- Énoncé 1: Recopiez à l'identique, dans l'entretien sur le Tchad, tout ce qui va de « 2. Quel rôle » jusqu'à « la bonne voie. ».
- Énoncé 2: Rédigez la suite de l'entretien sur le Tchad, s'il vous plaît.

- Extrait du document:

******

Boko Haram n’est pas tchadien. C’est un mouvement nigérian, né au Nigéria et c’était un conflit interne au Nigeria mal géré en 2009 par les forces de l’ordre nigérianes. Au début, le Tchad ne s’est pas mêlé de ce conflit et il a même proposé ses bons offices aux autorités nigérianes. Mais c’est quand Boko Haram a décidé de régionaliser le conflit en s’attaquant aux intérêts des Etats membres du Bassin du Lac Tchad notamment le Tchad et surtout après les incursions de Boko Haram sur le sol tchadien en appelant publiquement à l’instauration d’un régime islamiste au Tchad que les autorités ont évalué la situation et décidé de voler au secours des pays voisins.


 1.Quelles sont les causes profondes du conflit tchadien ?
Ahmat Yacoub : La situation conflictuelle au Tchad ne date pas d’aujourd’hui. Depuis 1963, soit seulement trois années après l’indépendance et sous le pouvoir du Président François Tombalbaye, les hostilités ont fait surface après la dissolution des partis politiques et l’arrestation de ses dirigeants. Puis en 1965, le lancement du Frolinat, (le Front de libération nationale du Tchad). Depuis 1965 jusqu’à nos jours, le pays n’a pas réussi à se libérer de ses démons. La multitude de mouvements rebelles a maintenu le pays dans une sorte d’instabilité source de tous les maux (le sous-développement, la dictature, la corruption, la guerre, le faible taux de scolarité, l’absence d’infrastructure, la violation des droits de l’homme, l’injustice dans tous les domaines y compris dans celui de la nomination aux postes de responsabilité militaire et politique..) pour n’en citer que ceux-là.
 
2. Quel rôle jouent les pays voisins dans la crise interne tchadienne ?
Ahmat Yacoub : A mon avis il n’existe pas pour l’instant une crise interne au Tchad qui nécessite l’intervention des pays voisins. Après le décès du Maréchal Idriss Déby, un comité militaire est mis en place pour la gestion d’une transition de 18 mois avec deux missions principales : 1. la réconciliation inclusive avec toutes les parties en conflits avec les institutions de l’Etat sachant qu’il existe au moins cinq mouvements politico-militaires parmi lesquels deux sont actifs sur le terrain. Ce volet nécessite sans doute des facilitateurs et des médiateurs. 2. L’organisation des élections libres et transparentes. Je crois que le pays est sur la bonne voie.

******

- Données extraites:
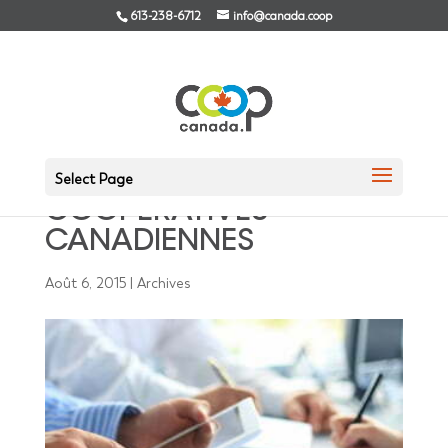
613-238-6712
info@canada.coop
LE NPD SOUTIENDRA LA
CAPITALISATION DES
Select Page
COOPÉRATIVES
CANADIENNES
Août 6, 2015
|
Archives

******

- Zone de réponse 1:
2. Quel rôle jouent les pays voisins dans la crise interne tchadienne ?
Ahmat Yacoub : A mon avis il n’existe pas pour l’instant une crise interne au Tchad qui nécessite l’intervention des pays voisins. Après le décès du Maréchal Idriss Déby, un comité militaire est mis en place pour la gestion d’une transition de 18 mois avec deux missions principales : 1. la réconciliation inclusive avec toutes les parties en conflits avec les institutions de l’Etat sachant qu’il existe au moins cinq mouvements politico-militaires parmi lesquels deux sont actifs sur le terrain. Ce volet nécessite sans doute des facilitateurs et des médiateurs. 2. L’organisation des élections libres et transparentes. Je crois que le pays est sur la bonne voie.

- Zone de réponse 2:
3. Comment et pourquoi l'Islam est-il devenu un facteur dans ce conflit ?
Ahmat Yacoub : Autant que je sache, au Tchad, la religion ne s’est pas mêlée officiellement des conflits même si, il faut le reconnaître, d’aucuns ont tenté d’exploiter la religion en vain. Nous sommes un des rares pays en Afrique pour ne pas dire au Monde où les trois religions sont unies pour combattre l’extrémisme et prêcher pour la paix et la cohabitation pacifique. Les trois religions unies ont créé une journée de paix et de cohabitation pacifique que nous fêtons en novembre de chaque année.

4. Pourquoi Boko Haram au Tchad ?
Ahmat Yacoub : Je tiens à vous rappeler que Boko Haram n’est pas tchadien. C’est un mouvement nigérian, né au Nigéria et c’était un conflit interne au Nigeria mal géré en 2009 par les forces de l’ordre nigérianes. Au début, le Tchad ne s’est pas mêlé de ce conflit et il a même proposé ses bons offices aux autorités nigérianes. Mais c’est quand Boko Haram a décidé de régionaliser le conflit en s’attaquant aux intérêts des Etats membres du Bassin du Lac Tchad notamment le Tchad et surtout après les incursions de Boko Haram sur le sol tchadien en appelant publiquement à l’instauration d’un régime islamiste au Tchad que les autorités ont évalué la situation et décidé de voler au secours des pays voisins. Grâce à l’intervention militaire tchadienne, la menace de Boko Haram a été éloignée des frontières du Niger, du Cameroun, et des villes autrefois occupées comme Banki et Gamborou, ou encerclées comme Maiduguri, la capitale du Nord du Nigéria. Sous la pression militaire, aujourd’hui, Boko Haram est en voie de s’étioler après le désengagement de 4 200 désengagés dont 54 % de femmes et la mort de 6 326. En 2020, Boko Haram ne disposait que 6 000 combattants au lieu de 16 000 en 2016.

5. Quelle est la situation des désengagés ?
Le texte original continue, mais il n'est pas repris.